Task details
Scan the records below for the line with "photomicrograph of neoplastic" and the line with "25%-75% of glandular". Repeat those two lines and every line between them exactly, and nothing else.

Stored data
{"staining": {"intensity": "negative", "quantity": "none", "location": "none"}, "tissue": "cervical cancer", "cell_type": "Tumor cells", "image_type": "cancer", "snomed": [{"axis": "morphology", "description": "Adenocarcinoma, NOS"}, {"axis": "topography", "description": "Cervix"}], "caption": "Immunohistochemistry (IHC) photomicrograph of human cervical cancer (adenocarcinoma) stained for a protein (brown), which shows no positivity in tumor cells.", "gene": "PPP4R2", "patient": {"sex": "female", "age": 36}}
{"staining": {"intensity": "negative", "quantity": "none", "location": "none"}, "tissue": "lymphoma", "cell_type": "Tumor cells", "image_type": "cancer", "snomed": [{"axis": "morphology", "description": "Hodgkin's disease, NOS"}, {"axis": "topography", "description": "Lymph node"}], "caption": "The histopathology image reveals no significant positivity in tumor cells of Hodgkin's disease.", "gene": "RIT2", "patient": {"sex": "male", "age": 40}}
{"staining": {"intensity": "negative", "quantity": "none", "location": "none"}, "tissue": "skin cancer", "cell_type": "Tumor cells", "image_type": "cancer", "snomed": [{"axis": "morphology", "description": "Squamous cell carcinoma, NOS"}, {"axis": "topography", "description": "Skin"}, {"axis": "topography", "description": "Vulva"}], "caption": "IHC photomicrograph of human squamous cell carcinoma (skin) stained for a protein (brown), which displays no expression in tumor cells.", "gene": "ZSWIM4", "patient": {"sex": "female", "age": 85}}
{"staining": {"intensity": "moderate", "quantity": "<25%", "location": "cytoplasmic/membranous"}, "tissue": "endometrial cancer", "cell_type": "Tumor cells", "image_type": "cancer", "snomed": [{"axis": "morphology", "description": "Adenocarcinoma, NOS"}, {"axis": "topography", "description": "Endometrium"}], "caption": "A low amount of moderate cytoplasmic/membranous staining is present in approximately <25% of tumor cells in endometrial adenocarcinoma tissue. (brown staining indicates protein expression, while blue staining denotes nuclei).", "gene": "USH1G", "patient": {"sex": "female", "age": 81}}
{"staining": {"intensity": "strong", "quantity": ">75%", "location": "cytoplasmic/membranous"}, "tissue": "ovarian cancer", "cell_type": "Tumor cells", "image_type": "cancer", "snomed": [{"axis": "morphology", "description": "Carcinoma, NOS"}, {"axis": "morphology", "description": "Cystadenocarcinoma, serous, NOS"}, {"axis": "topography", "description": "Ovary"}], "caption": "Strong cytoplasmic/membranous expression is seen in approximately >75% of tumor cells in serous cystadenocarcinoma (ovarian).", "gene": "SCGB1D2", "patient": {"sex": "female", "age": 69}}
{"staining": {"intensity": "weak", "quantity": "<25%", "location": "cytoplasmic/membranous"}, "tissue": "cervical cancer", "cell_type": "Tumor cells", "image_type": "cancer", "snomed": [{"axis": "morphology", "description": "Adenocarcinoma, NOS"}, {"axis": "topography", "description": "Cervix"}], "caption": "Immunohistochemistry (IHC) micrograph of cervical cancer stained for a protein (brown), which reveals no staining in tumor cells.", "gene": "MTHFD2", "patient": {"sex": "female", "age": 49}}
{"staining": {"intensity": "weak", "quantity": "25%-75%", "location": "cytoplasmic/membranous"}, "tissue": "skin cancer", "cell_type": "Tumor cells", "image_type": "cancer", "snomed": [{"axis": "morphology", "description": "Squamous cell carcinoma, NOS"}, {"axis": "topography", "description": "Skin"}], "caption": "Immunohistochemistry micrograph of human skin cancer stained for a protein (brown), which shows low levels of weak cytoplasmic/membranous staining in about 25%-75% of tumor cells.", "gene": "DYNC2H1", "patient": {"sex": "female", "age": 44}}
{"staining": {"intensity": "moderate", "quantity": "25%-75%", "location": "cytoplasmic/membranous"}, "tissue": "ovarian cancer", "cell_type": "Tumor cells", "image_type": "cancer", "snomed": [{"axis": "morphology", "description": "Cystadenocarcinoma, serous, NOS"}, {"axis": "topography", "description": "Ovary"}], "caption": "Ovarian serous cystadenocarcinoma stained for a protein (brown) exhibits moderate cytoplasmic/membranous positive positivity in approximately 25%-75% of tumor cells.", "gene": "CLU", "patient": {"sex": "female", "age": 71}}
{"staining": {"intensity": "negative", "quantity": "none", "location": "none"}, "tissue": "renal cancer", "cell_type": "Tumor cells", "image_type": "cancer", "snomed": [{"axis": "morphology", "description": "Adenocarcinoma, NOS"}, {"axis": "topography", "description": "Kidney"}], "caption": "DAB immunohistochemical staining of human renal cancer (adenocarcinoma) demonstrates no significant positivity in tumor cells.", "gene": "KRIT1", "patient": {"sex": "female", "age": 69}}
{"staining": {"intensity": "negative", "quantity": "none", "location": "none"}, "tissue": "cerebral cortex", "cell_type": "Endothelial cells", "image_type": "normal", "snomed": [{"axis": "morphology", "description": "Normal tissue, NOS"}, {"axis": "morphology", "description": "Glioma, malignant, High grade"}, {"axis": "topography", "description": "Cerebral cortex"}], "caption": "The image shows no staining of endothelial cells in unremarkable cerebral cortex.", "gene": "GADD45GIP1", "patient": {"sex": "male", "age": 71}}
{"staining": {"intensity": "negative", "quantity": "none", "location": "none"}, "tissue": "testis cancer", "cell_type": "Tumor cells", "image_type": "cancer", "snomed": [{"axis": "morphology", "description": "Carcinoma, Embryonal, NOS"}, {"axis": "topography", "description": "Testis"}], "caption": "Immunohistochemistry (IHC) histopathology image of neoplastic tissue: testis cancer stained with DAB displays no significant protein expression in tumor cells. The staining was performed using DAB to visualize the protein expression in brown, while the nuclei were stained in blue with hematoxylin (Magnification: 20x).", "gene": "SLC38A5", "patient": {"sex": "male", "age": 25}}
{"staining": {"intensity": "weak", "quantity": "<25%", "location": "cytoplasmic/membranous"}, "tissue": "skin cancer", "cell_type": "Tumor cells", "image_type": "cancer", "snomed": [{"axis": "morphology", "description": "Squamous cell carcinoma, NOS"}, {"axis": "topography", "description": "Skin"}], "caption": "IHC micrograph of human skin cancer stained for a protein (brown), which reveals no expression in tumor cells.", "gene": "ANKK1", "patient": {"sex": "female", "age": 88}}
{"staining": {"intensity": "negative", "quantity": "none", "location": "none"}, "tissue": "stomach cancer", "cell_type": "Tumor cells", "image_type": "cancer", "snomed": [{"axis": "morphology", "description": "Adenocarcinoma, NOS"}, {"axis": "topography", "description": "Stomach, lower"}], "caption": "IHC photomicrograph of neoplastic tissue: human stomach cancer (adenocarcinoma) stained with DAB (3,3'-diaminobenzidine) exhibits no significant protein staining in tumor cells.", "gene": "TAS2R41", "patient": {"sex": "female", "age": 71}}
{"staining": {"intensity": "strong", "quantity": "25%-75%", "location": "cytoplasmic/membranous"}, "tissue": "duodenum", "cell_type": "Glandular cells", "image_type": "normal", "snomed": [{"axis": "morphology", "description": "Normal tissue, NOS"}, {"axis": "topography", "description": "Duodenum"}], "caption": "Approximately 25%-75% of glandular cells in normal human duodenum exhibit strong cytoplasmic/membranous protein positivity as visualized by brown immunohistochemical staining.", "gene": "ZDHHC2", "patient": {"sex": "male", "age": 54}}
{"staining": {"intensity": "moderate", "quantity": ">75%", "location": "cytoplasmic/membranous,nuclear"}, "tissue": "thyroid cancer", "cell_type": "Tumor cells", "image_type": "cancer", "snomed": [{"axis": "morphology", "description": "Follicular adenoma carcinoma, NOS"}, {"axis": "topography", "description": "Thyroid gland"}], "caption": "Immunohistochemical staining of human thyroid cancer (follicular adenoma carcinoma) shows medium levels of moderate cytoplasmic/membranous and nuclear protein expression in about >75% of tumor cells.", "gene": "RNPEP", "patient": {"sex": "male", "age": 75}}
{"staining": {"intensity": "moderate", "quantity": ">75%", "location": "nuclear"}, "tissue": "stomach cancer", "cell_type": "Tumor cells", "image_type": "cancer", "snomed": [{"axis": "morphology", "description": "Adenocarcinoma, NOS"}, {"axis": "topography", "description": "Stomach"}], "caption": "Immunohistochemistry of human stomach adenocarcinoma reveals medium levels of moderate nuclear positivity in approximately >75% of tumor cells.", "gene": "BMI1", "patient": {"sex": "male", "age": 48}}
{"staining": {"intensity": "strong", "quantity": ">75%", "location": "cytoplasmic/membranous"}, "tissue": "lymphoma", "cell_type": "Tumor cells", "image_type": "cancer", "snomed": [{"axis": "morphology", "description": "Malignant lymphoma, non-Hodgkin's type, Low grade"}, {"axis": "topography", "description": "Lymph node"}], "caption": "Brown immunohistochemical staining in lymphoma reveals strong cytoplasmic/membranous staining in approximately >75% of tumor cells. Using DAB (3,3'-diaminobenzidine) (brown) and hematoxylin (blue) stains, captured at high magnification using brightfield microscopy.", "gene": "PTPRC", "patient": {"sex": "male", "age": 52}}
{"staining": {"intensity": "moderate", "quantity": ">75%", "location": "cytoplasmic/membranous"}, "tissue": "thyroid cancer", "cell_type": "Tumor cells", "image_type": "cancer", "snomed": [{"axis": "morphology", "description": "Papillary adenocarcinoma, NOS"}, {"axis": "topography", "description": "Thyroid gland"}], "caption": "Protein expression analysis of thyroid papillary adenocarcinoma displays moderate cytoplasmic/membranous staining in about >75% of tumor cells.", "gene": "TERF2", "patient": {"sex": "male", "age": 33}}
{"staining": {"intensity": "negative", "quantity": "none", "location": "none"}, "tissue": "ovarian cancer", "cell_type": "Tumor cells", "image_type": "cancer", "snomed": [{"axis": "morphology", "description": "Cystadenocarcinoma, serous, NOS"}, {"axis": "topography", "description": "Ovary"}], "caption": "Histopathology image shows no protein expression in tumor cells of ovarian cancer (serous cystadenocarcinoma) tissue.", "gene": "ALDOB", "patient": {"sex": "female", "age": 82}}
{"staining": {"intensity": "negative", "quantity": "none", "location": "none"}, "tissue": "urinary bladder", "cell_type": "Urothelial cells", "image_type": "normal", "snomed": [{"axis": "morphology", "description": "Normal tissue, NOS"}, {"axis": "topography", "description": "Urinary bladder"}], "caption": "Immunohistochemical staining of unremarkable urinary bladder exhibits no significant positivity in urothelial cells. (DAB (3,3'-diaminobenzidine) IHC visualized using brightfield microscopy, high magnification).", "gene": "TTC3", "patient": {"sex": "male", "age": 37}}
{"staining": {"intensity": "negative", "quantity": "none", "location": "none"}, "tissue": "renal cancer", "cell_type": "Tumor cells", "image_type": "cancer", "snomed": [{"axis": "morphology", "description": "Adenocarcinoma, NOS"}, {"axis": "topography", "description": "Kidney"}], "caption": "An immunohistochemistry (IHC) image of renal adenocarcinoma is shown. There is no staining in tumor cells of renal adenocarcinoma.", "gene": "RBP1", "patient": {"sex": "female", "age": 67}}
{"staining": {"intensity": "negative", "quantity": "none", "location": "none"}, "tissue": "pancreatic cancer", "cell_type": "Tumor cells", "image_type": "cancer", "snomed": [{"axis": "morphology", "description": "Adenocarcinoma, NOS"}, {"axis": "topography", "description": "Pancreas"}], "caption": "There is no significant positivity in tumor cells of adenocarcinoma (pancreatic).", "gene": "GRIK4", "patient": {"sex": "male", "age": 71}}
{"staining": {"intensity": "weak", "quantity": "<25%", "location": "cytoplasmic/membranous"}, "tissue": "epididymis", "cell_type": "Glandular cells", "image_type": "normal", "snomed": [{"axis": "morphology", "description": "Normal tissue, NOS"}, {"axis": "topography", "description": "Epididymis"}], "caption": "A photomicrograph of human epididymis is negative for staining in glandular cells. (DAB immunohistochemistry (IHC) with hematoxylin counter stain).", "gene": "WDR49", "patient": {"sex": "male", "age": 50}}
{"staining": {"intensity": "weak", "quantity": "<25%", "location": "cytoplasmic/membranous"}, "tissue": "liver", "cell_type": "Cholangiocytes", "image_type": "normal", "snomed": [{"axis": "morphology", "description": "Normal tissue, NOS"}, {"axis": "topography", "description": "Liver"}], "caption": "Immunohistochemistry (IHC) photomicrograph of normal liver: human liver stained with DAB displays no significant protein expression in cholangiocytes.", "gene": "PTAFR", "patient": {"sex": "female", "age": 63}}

Response for this exercise
{"staining": {"intensity": "negative", "quantity": "none", "location": "none"}, "tissue": "stomach cancer", "cell_type": "Tumor cells", "image_type": "cancer", "snomed": [{"axis": "morphology", "description": "Adenocarcinoma, NOS"}, {"axis": "topography", "description": "Stomach, lower"}], "caption": "IHC photomicrograph of neoplastic tissue: human stomach cancer (adenocarcinoma) stained with DAB (3,3'-diaminobenzidine) exhibits no significant protein staining in tumor cells.", "gene": "TAS2R41", "patient": {"sex": "female", "age": 71}}
{"staining": {"intensity": "strong", "quantity": "25%-75%", "location": "cytoplasmic/membranous"}, "tissue": "duodenum", "cell_type": "Glandular cells", "image_type": "normal", "snomed": [{"axis": "morphology", "description": "Normal tissue, NOS"}, {"axis": "topography", "description": "Duodenum"}], "caption": "Approximately 25%-75% of glandular cells in normal human duodenum exhibit strong cytoplasmic/membranous protein positivity as visualized by brown immunohistochemical staining.", "gene": "ZDHHC2", "patient": {"sex": "male", "age": 54}}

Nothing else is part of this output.